## What to do
Using the data below, set down every line from the one containing "面试成绩, 王铭跻: 86.6 -> 84.6" through the one containing "Cataluña, 2021: 146141 -> 100000", inclusive and unchanged. Pictures are to be skipped.

## Data records

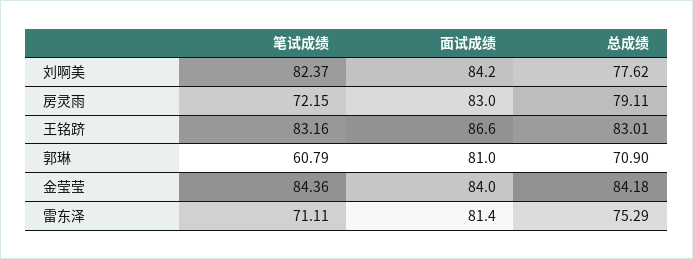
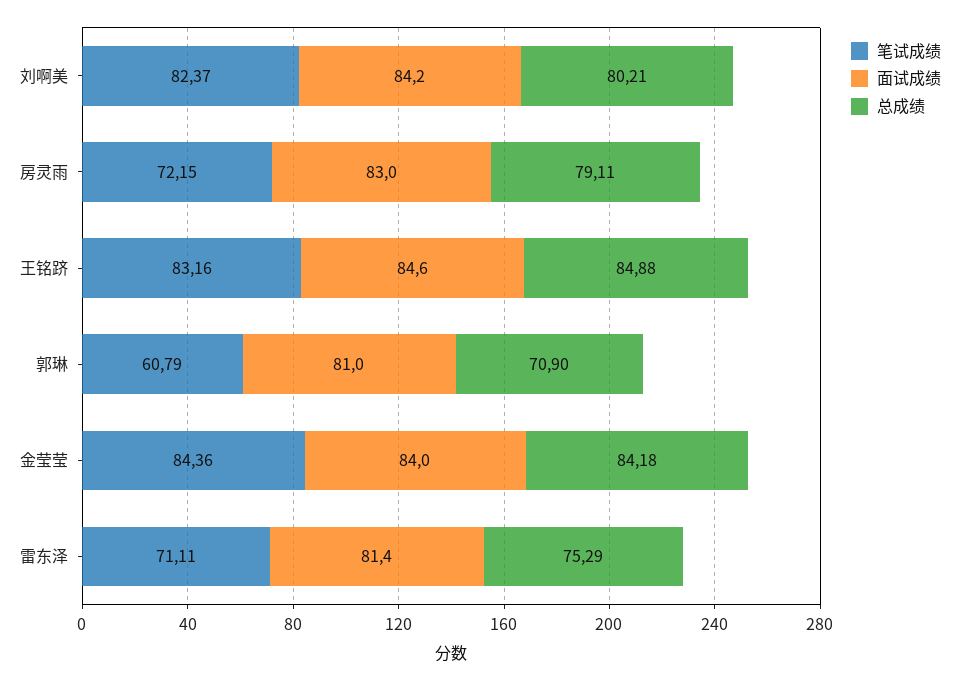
总成绩, 刘啊美: 77.62 -> 80.21
面试成绩, 王铭跻: 86.6 -> 84.6
总成绩, 王铭跻: 83.01 -> 84.88

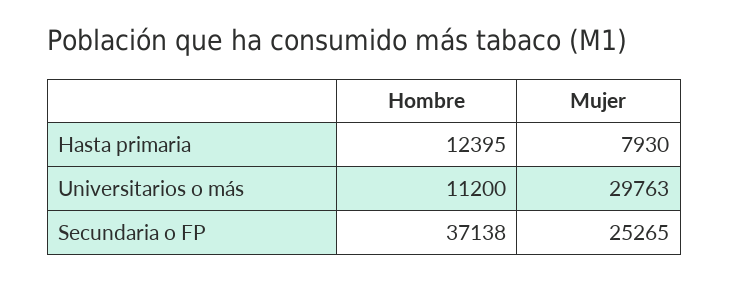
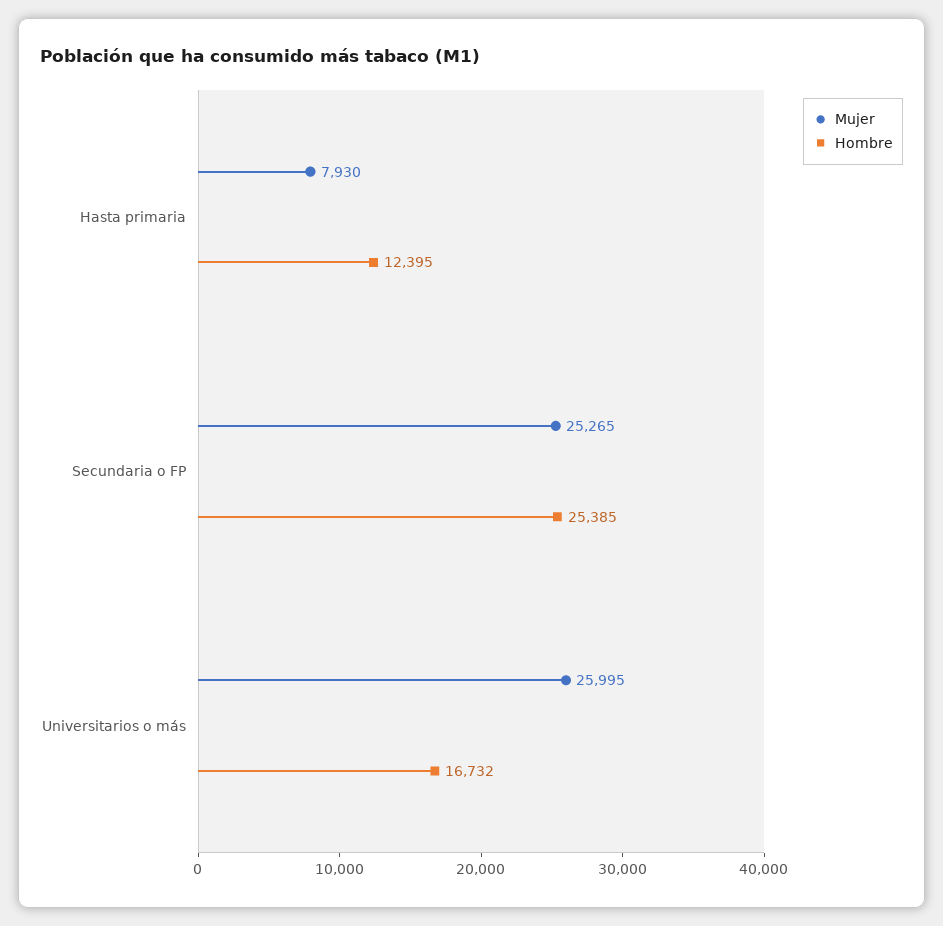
Hombre, Universitarios o más: 11200 -> 16732
Mujer, Universitarios o más: 29763 -> 25995
Hombre, Secundaria o FP: 37138 -> 25385

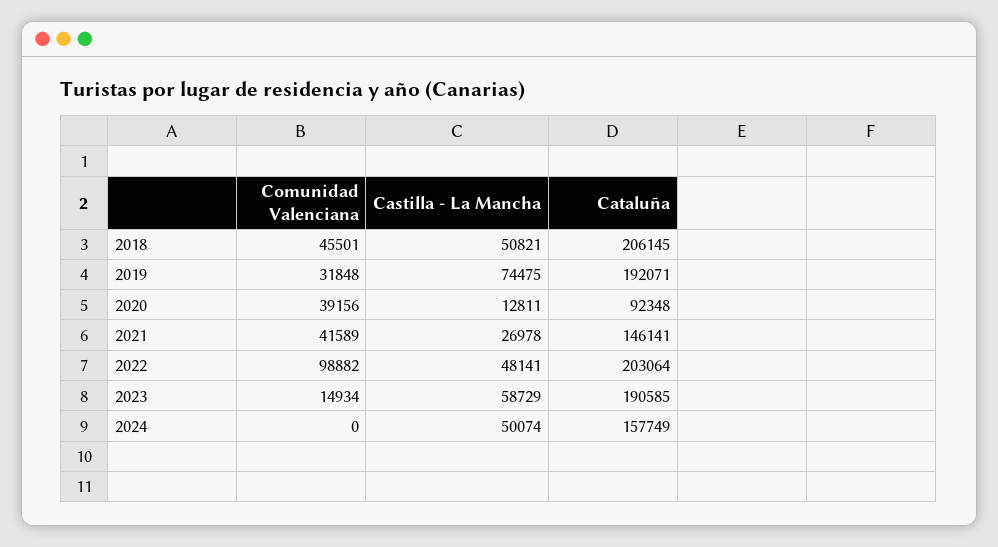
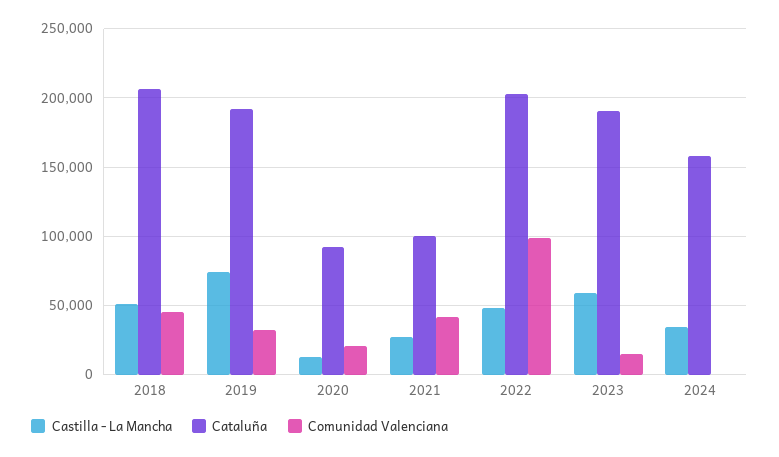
Comunidad Valenciana, 2020: 39156 -> 20000
Cataluña, 2021: 146141 -> 100000
Castilla - La Mancha, 2024: 50074 -> 35000

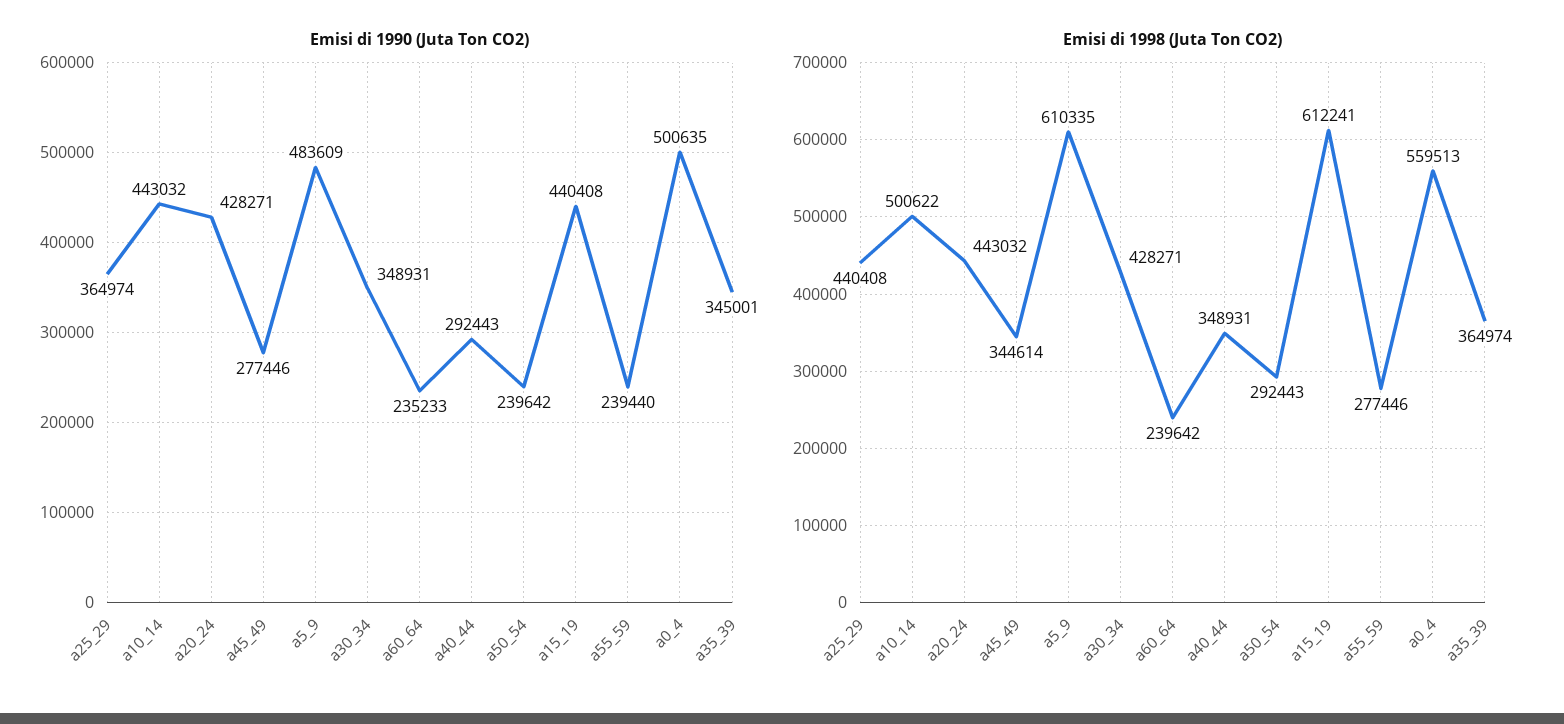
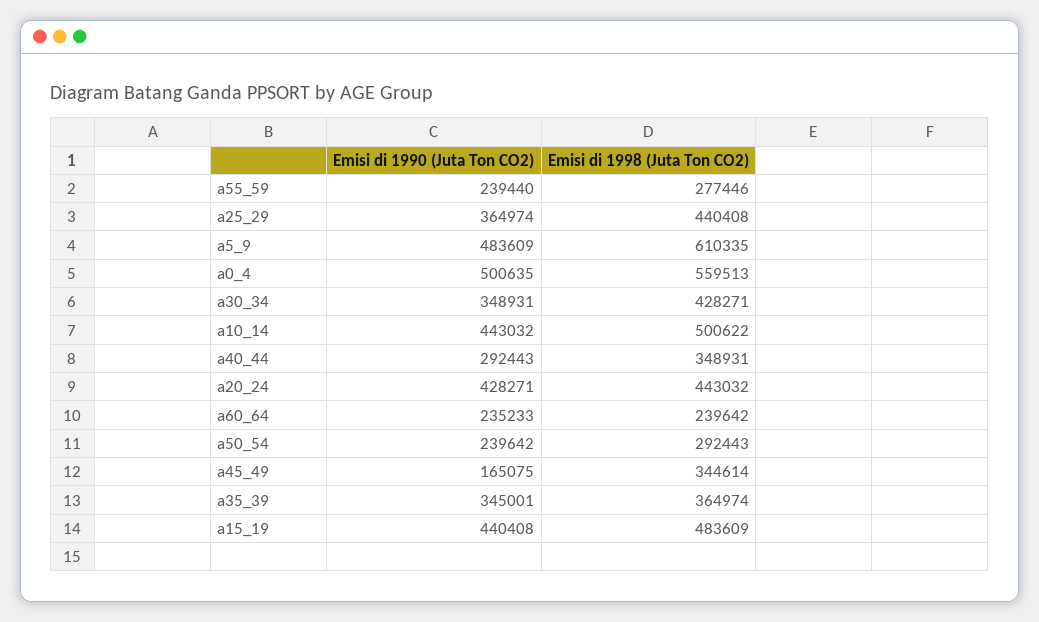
Emisi di 1990 (Juta Ton CO2), a45_49: 277446 -> 165075
Emisi di 1998 (Juta Ton CO2), a15_19: 612241 -> 483609

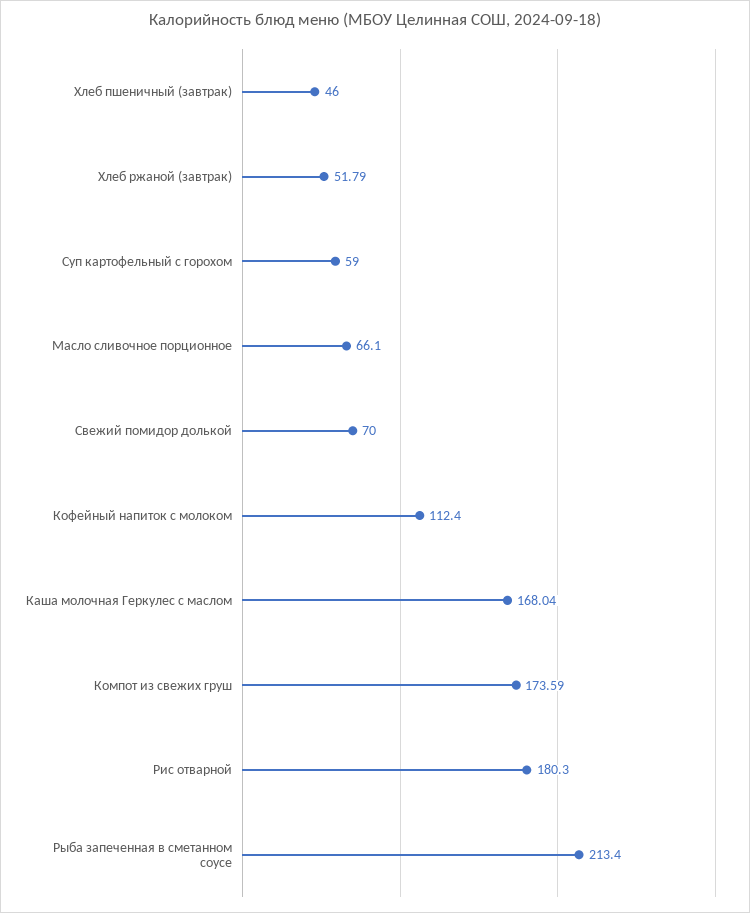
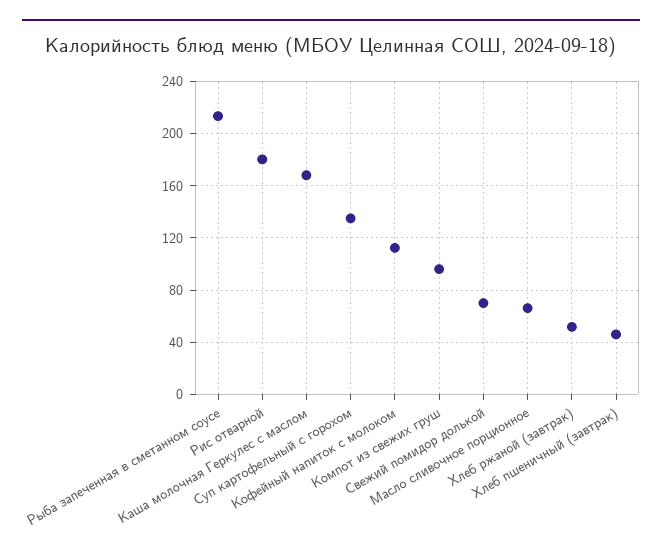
Суп картофельный с горохом: 59 -> 135
Компот из свежих груш: 173.59 -> 95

## Expected output
面试成绩, 王铭跻: 86.6 -> 84.6
总成绩, 王铭跻: 83.01 -> 84.88

Hombre, Universitarios o más: 11200 -> 16732
Mujer, Universitarios o más: 29763 -> 25995
Hombre, Secundaria o FP: 37138 -> 25385

Comunidad Valenciana, 2020: 39156 -> 20000
Cataluña, 2021: 146141 -> 100000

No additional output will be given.